--- Exercise input Enclosed Below ---

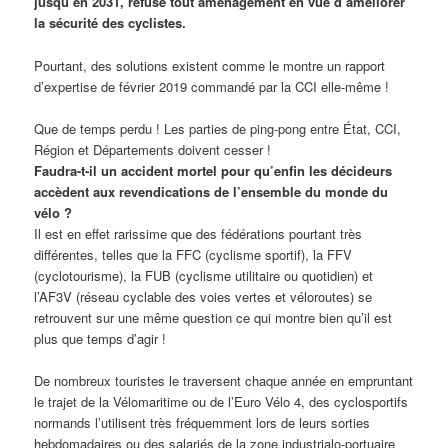
jusqu’en 2031, refuse tout aménagement en vue d’améliorer
la sécurité des cyclistes.
Pourtant, des solutions existent comme le montre un rapport
d’expertise de février 2019 commandé par la CCI elle-même !
Que de temps perdu ! Les parties de ping-pong entre État, CCI,
Région et Départements doivent cesser !
Faudra-t-il un accident mortel pour qu’enfin les décideurs
accèdent aux revendications de l’ensemble du monde du
vélo ?
Il est en effet rarissime que des fédérations pourtant très
différentes, telles que la FFC (cyclisme sportif), la FFV
(cyclotourisme), la FUB (cyclisme utilitaire ou quotidien) et
l’AF3V (réseau cyclable des voies vertes et véloroutes) se
retrouvent sur une même question ce qui montre bien qu’il est
plus que temps d’agir !
De nombreux touristes le traversent chaque année en empruntant
le trajet de la Vélomaritime ou de l’Euro Vélo 4, des cyclosportifs
normands l’utilisent très fréquemment lors de leurs sorties
hebdomadaires ou des salariés de la zone industrialo-portuaire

--- End of Enclosed Exercise input ---

_Directions_. Using the records above, give the count of lines with the word "cyclisme", and write nothing more.

_Response for this exercise_. 2